Normally the winners write the history, but in this situation, the winners had to awkwardly segue from trying to destroy their enemy to trying to inhabit the same country with their enemy peacefully. Gloating would have been politically unwise.

So when America built its monuments, they didn't always hail the victors valiant, but rather focused on the brave deeds of both sides. That's the lens through which the High Water monument was built. It doesn't comment on the motives of the South. It doesn't mock them for their failure. It takes the spot where they suffered their gravest defeat -- the one that, more than any other spot, doomed them to defeat -- and makes it a monument to their attempt at victory. It's an epitaph for Icarus that praises him for getting really damn close to the Sun.

In this case, we're the ones who get to write the history.

If we want, this season can be a perfect Wile E. Coyote cartoon. We were chasing that Road Runner, we almost had him, suddenly, he was gone, we were looking down, and the ground wasn't there, and we had but a split second to hold up our sarcastic sign before plummeting. We were great, and now we're falling into an endless abyss. We were so great and nothing came of it. We were choke artists.
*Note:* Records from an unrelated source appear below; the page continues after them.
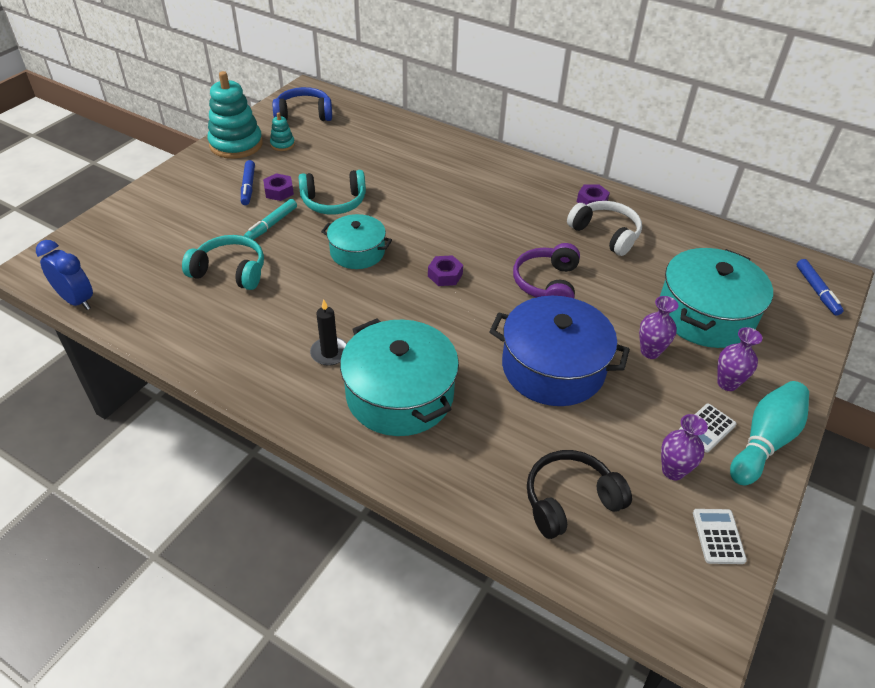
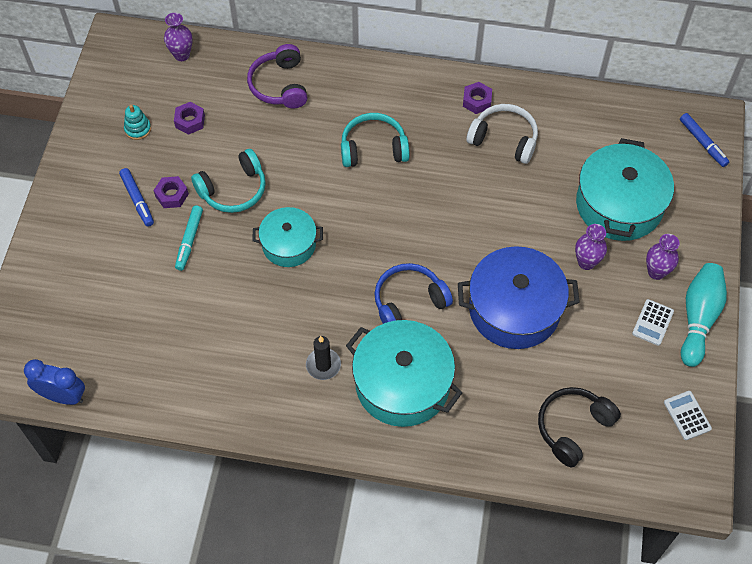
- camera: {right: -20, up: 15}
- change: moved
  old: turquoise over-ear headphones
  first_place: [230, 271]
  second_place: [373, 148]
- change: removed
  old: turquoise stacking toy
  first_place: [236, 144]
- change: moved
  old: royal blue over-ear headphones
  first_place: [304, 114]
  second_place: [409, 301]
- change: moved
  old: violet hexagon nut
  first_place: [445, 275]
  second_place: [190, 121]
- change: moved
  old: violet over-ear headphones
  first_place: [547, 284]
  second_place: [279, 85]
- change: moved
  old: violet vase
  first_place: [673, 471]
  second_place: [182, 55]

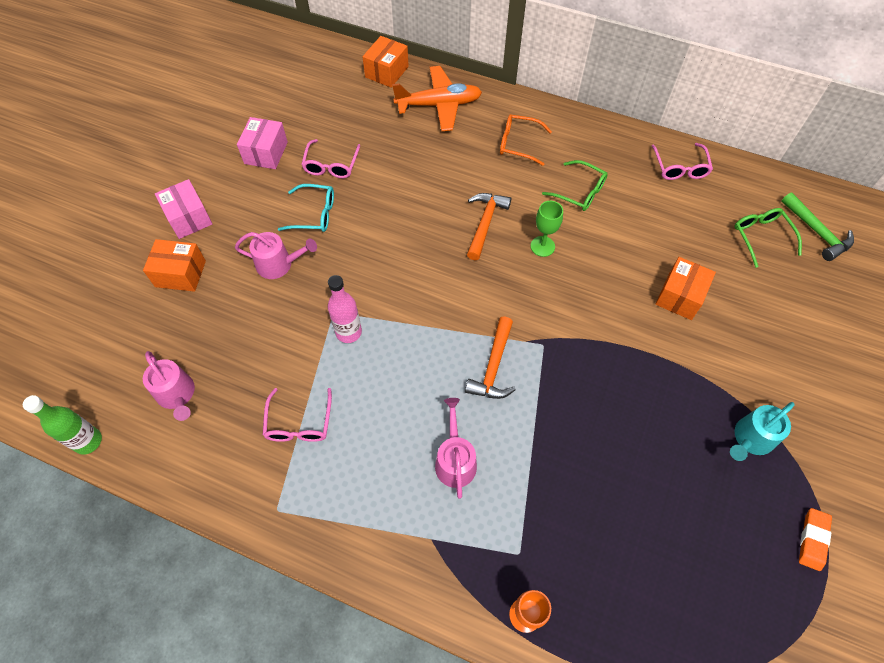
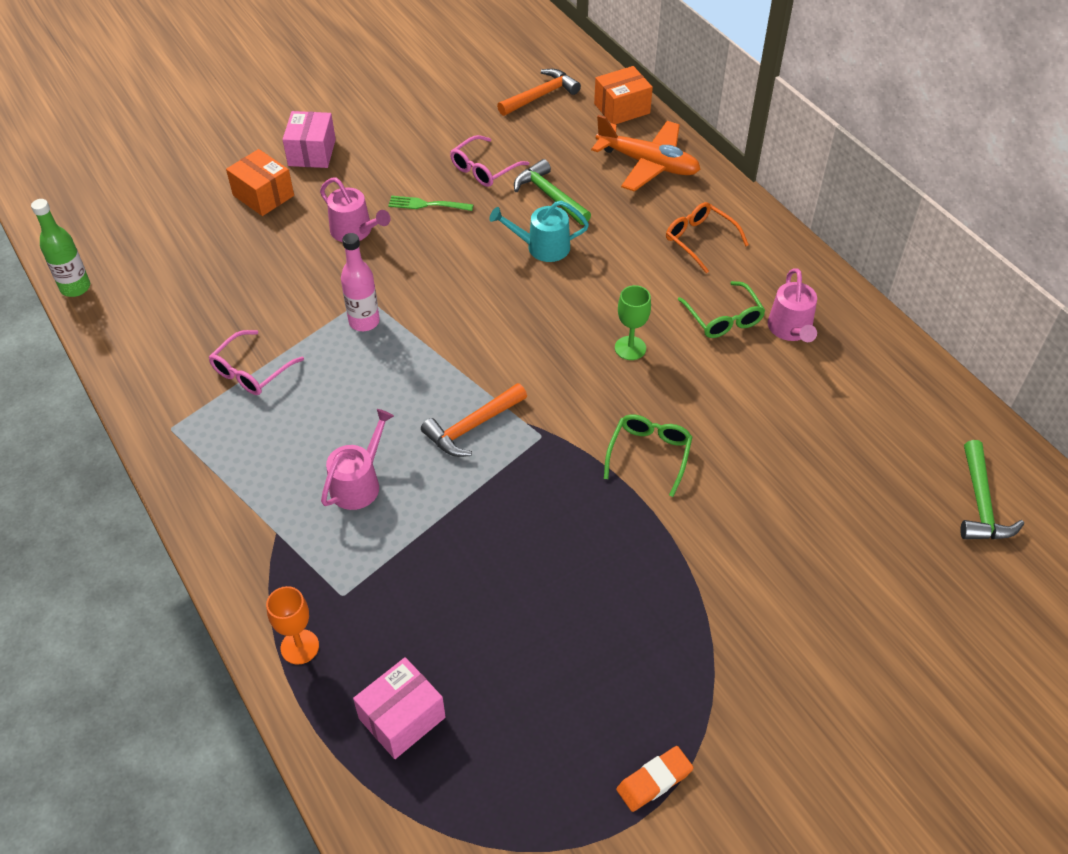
- camera: {right: 35, up: -10}
- change: moved
  old: rose-pink watering can
  first_place: [177, 395]
  second_place: [791, 329]
- change: moved
  old: rose-pink package
  first_place: [266, 153]
  second_place: [402, 718]
- change: replaced
  old: turquoise glasses
  new: leaf-green dinner fork
  first_place: [314, 214]
  second_place: [427, 204]
- change: moved
  old: orange-coloured claw hammer
  first_place: [485, 223]
  second_place: [540, 96]
- change: removed
  old: rose-pink glasses
  first_place: [680, 168]
- change: removed
  old: orange-coloured package
  first_place: [680, 296]
- change: moved
  old: turquoise watering can
  first_place: [751, 439]
  second_place: [542, 247]
- change: moved
  old: leaf-green glasses
  first_place: [761, 237]
  second_place: [649, 454]
- change: added
  new: leaf-green claw hammer
  second_place: [550, 196]

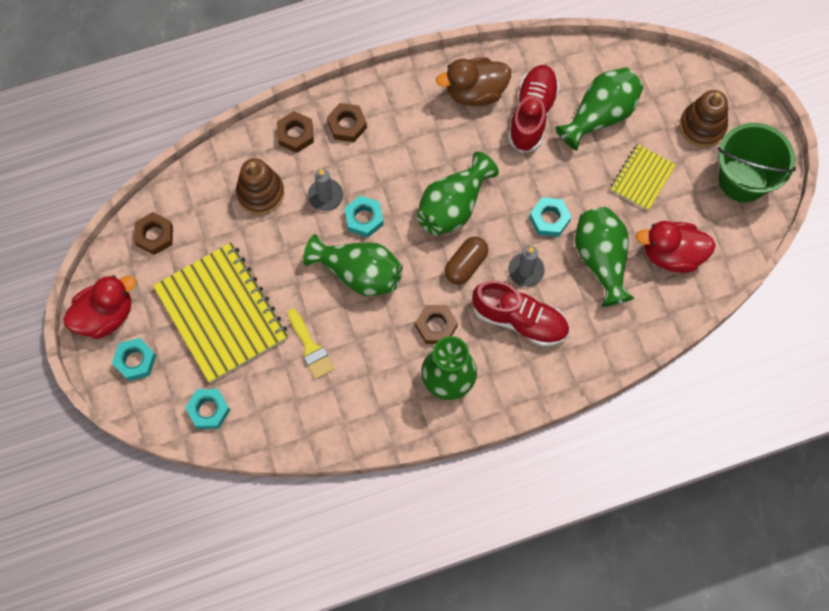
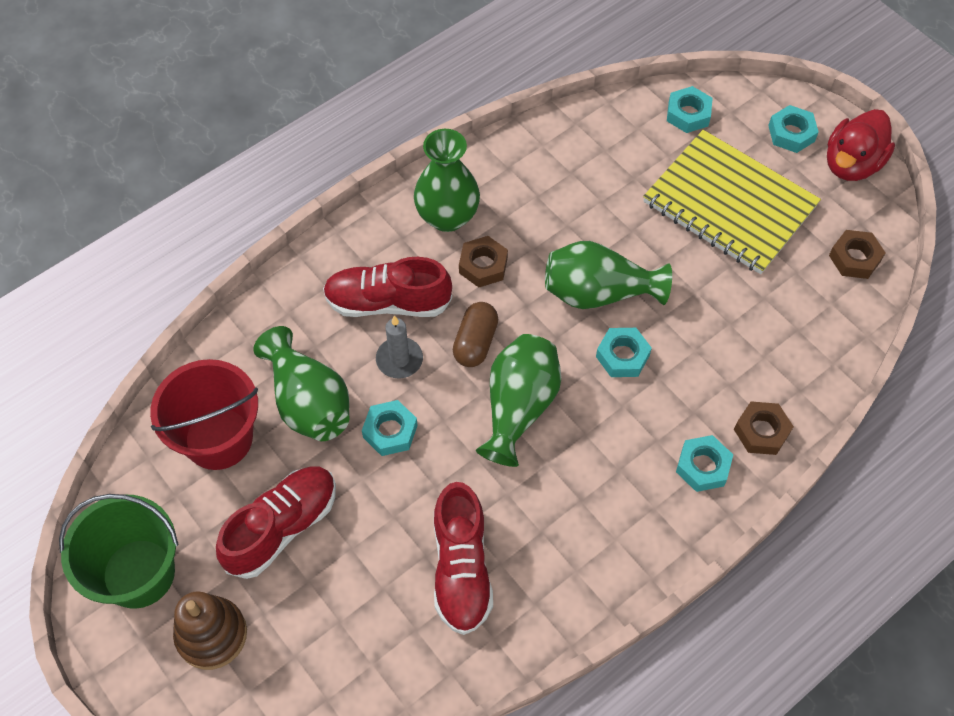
- camera: {right: 160, up: -10}
- change: removed
  old: dark brown stacking toy
  first_place: [260, 193]
- change: removed
  old: yellow paintbrush
  first_place: [311, 348]
- change: removed
  old: ash-grey pillar candle
  first_place: [325, 196]
- change: recoloured
  old: dark brown hexagon nut
  new: turquoise hexagon nut
  first_place: [347, 125]
  second_place: [703, 466]
- change: removed
  old: dark brown toy duck
  first_place: [475, 92]
- change: removed
  old: leaf-green vase
  first_place: [600, 115]
- change: replaced
  old: yellow exercise book
  new: red shoe
  first_place: [641, 178]
  second_place: [282, 527]
- change: replaced
  old: red toy duck
  new: red pail
  first_place: [671, 254]
  second_place: [218, 438]

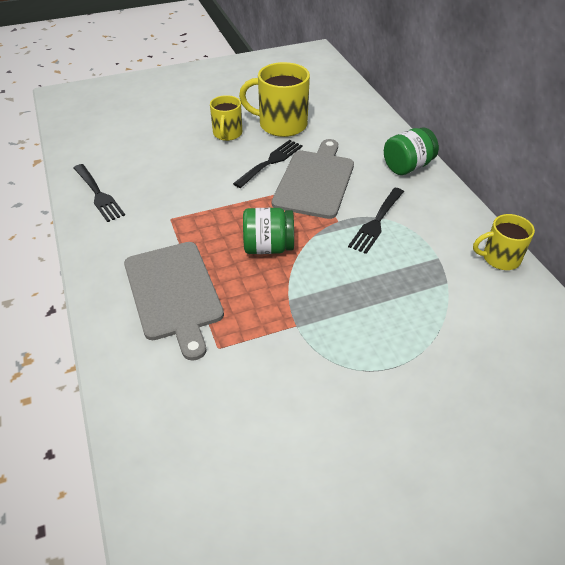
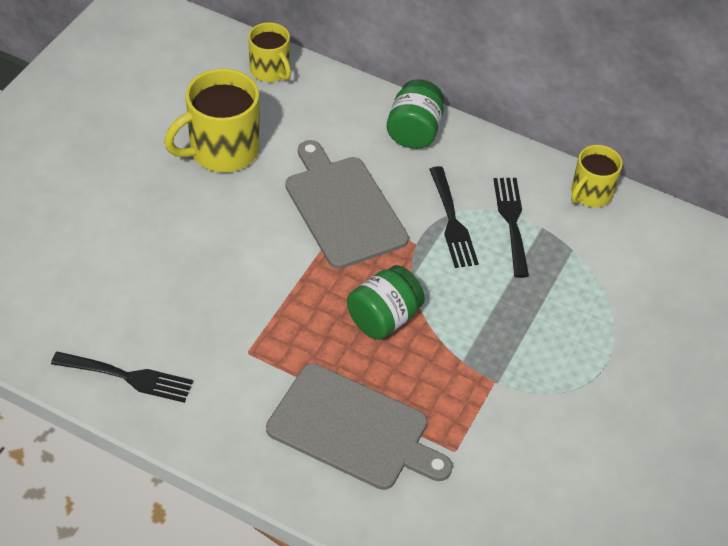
- camera: {right: -45, up: 5}
- change: moved
  old: yellow tea mug
  first_place: [227, 134]
  second_place: [270, 70]
- change: moved
  old: black dinner fork
  first_place: [271, 162]
  second_place: [511, 221]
If that's the case, you have your high water mark. It's preserved as a monument. This one's on YouTube.

I will savor that moment crafted for us by randomness, even if we weren't good enough to deserve it at the time. That was really cool! We should also be furious that those slings and arrows gave us profound disillusionment when we realized we couldn't touch something we thought was there, and also giving dumb people a few trillion more arguments about why Northwestern will be good at sports.

But I'd also like to start thinking about Northwestern sports rationally again. We want to be better than this. That requires building, not leaps, and Pat Fitzgerald seems to be building. Our expectations of success were bumped up by the slings and arrows of outrageous fumbles. Let's let them return to where they should have been before because although we might one day eclipse our high water mark, it probably won't be this year, or next year, or maybe the year after that.

Chugging was fun. That party last night was awfully crazy, and luckily, somebody taped it, and now we can watch it if we feel like.

But for now, it's time to get back to sipping.